A quick glimpse of twitter shows the effort that Coach Ford always makes to help his athletes find opportunities at the next level. It’s an important part of coaching at the highest levels of our state.

3. Buford would continue to be a really good team.

Guess what, that happened as well. Although it seemingly fell short of their community’s expectations. Buford has been a really good team. The Wolves went 21-5 in Coach Ford’s two years at the school. He guided the Wolves to a pair of Region 8-5A titles and one state semifinal appearance in 2017. Some of those few losses also came from stepping into the lion’s den again higher classified teams. In fact, this last season, Buford outscored its five region opponents 253-9.

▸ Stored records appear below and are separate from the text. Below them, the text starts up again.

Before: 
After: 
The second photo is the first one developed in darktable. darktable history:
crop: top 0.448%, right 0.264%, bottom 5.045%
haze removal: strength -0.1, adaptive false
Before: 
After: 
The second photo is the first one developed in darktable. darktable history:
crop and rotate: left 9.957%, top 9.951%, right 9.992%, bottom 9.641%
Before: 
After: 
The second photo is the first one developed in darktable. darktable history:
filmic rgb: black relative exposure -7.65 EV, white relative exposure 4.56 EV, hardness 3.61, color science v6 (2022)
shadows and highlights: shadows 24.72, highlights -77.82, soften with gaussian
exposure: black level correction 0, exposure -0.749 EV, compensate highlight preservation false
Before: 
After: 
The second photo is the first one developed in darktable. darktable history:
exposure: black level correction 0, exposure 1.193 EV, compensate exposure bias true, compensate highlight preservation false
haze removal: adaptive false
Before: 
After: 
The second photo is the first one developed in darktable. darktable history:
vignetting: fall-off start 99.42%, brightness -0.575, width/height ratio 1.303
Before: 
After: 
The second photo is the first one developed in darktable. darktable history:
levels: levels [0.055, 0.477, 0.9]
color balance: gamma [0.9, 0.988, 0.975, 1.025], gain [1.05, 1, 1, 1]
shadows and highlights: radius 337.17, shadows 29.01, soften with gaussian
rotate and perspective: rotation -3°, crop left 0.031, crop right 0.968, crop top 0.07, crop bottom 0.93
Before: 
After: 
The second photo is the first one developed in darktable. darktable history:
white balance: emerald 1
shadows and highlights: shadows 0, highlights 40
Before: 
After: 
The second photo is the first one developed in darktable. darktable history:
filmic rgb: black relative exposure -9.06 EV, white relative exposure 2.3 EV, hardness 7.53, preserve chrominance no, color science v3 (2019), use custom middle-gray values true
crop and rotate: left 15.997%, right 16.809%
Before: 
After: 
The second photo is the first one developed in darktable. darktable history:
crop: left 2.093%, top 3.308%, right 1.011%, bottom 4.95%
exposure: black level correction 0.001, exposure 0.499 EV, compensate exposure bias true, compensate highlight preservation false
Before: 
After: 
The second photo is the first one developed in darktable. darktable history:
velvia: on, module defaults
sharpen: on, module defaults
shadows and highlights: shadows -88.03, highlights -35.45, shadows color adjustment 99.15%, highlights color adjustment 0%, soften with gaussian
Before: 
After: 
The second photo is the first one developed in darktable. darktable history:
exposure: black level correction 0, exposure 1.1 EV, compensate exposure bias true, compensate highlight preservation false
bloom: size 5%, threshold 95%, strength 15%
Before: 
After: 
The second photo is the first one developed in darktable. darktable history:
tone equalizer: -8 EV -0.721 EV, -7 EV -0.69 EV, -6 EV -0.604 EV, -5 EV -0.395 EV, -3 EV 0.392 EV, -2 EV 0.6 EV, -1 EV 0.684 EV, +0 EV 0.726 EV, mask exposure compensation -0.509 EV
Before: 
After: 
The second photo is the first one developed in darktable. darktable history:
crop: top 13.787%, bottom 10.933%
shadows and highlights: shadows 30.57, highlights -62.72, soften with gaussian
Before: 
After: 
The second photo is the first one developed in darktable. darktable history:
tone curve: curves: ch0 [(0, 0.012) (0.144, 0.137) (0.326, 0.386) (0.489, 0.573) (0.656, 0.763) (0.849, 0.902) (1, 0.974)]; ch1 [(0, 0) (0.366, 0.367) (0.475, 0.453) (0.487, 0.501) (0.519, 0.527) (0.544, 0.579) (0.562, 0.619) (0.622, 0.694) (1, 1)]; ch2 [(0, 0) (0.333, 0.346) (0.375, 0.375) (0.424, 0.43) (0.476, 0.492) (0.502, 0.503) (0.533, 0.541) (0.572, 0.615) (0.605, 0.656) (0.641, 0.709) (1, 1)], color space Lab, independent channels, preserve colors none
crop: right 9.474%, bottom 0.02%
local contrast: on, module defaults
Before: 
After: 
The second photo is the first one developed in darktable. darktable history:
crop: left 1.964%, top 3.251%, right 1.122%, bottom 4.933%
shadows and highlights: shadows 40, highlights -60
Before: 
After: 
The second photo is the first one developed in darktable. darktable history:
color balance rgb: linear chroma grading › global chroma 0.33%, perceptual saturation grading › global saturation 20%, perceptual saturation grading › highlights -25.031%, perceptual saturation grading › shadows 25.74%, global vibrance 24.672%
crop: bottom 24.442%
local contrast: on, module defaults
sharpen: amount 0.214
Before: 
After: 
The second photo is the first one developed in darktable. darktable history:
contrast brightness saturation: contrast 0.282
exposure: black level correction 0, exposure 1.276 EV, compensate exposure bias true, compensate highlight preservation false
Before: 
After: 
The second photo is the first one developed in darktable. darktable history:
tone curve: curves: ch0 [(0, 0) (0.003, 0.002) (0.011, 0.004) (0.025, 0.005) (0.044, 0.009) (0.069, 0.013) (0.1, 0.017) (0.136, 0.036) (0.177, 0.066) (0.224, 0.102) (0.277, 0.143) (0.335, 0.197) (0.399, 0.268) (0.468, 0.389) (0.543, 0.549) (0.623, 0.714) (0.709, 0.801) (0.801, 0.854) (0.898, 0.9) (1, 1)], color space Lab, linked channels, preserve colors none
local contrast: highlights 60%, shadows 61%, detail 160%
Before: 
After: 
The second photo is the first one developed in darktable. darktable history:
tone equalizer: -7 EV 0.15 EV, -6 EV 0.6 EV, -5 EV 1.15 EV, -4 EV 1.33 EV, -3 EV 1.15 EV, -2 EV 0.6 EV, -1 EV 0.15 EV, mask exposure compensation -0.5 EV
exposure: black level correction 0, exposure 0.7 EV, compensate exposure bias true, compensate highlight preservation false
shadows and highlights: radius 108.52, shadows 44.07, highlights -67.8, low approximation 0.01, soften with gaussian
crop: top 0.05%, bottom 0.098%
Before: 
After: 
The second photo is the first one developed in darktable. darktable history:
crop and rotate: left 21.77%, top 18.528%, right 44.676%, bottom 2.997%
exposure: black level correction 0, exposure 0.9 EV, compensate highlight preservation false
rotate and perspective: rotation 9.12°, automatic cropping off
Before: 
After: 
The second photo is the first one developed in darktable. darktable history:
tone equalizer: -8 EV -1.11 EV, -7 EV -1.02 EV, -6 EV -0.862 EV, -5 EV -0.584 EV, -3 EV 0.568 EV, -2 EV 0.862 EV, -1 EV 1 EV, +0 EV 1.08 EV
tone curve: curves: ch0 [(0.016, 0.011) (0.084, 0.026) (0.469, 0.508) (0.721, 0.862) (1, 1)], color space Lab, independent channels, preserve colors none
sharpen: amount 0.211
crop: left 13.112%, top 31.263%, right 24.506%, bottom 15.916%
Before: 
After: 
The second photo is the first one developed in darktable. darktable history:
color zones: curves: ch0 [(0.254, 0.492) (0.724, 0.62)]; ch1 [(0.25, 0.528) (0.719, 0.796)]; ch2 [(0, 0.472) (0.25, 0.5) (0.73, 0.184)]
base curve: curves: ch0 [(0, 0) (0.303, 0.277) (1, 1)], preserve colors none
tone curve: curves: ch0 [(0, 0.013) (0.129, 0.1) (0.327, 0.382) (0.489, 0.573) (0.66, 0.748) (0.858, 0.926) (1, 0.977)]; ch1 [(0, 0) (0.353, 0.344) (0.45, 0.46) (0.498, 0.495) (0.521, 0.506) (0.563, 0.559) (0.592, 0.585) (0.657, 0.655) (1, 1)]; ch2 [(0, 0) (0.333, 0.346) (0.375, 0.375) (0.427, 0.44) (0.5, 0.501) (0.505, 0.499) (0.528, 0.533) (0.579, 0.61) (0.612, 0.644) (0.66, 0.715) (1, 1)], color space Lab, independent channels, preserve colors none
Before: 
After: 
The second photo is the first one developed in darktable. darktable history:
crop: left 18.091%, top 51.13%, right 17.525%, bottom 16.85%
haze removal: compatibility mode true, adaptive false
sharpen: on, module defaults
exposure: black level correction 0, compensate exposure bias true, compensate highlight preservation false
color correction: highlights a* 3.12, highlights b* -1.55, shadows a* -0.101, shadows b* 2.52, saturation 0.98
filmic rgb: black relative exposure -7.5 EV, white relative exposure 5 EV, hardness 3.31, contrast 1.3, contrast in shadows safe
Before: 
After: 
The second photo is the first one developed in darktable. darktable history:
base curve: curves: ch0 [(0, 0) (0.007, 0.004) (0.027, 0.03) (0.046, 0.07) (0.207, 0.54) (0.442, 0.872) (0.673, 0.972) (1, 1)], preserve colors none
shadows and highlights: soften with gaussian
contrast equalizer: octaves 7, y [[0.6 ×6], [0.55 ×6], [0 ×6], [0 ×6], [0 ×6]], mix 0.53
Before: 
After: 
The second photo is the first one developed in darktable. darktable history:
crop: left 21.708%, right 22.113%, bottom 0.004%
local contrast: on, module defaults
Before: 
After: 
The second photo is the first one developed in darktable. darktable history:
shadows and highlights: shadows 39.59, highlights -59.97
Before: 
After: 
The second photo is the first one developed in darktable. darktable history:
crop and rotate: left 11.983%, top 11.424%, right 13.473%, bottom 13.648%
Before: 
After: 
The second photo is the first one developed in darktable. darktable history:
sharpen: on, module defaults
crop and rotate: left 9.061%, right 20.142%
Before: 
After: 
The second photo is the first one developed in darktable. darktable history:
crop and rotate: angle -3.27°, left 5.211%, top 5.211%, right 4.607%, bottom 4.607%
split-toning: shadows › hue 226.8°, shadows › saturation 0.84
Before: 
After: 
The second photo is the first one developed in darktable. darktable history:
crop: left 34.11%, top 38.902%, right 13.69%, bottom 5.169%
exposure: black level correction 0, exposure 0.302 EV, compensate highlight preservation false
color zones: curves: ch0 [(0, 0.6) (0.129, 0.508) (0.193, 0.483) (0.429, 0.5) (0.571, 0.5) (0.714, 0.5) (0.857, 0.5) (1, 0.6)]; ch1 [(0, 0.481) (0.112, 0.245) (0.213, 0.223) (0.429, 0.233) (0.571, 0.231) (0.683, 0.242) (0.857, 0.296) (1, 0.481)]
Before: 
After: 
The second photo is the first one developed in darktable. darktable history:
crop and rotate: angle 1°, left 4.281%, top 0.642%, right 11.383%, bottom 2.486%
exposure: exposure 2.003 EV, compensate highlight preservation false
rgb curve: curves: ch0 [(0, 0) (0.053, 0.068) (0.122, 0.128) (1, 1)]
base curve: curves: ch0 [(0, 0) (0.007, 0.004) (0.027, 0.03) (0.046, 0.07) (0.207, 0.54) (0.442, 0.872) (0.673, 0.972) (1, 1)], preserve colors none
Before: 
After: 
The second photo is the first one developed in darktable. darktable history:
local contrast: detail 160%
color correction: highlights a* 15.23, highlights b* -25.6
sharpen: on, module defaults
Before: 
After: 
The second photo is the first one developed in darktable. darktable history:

Now, the Buford chapter of Coach Ford’s life is seemingly complete. On every metric that should matter for a coach, John Ford has done an incredible job. Some coaches only talk about character in their season-ending banquets. Coach Ford models it and teaches it every single day. Some coaches are more concerned with their own careers than their athletes’. Coach Ford puts in the time and effort to create opportunities for his players, some of whom will soon be playing in the NFL. (If you don’t believe me, watch Xavier McKinney play for Alabama against Georgia this weekend. #WellMade) Finally, some coaches are simply reflections of the talent they might happen to have any given year. Coach Ford builds a program that starts at 7 years old and builds athletes that become champions, on the field, but also in life. Maybe there is someone out there who can help Buford win another championship. However, finding someone with the same character as Coach Ford is a tall order.

Some team out there is going to secure one heck of a coach in John Ford. Maybe he’ll coach on the next level for a college team. Maybe he’ll take an opportunity in a different state. I have no idea, but I know he is bound for even more greatness.

I imagine administrators and boosters are getting together right now to form their own sets of criteria for what their schools and programs need. If you want to win a state championship, John Ford just might be your guy. He can get you there. However, if you just want to win a state championship, you’re getting more than you need with John Ford. You’re getting a shaper of men who could be your communities very own Eric Taylor (Who doesn’t love Friday NIght Lights?) Ford is the kind of leader that could help your community move past long-held divisions.

If you’re looking for more than just someone to make your team better, but also someone to make your community better, you couldn’t find a better man than Coach Ford.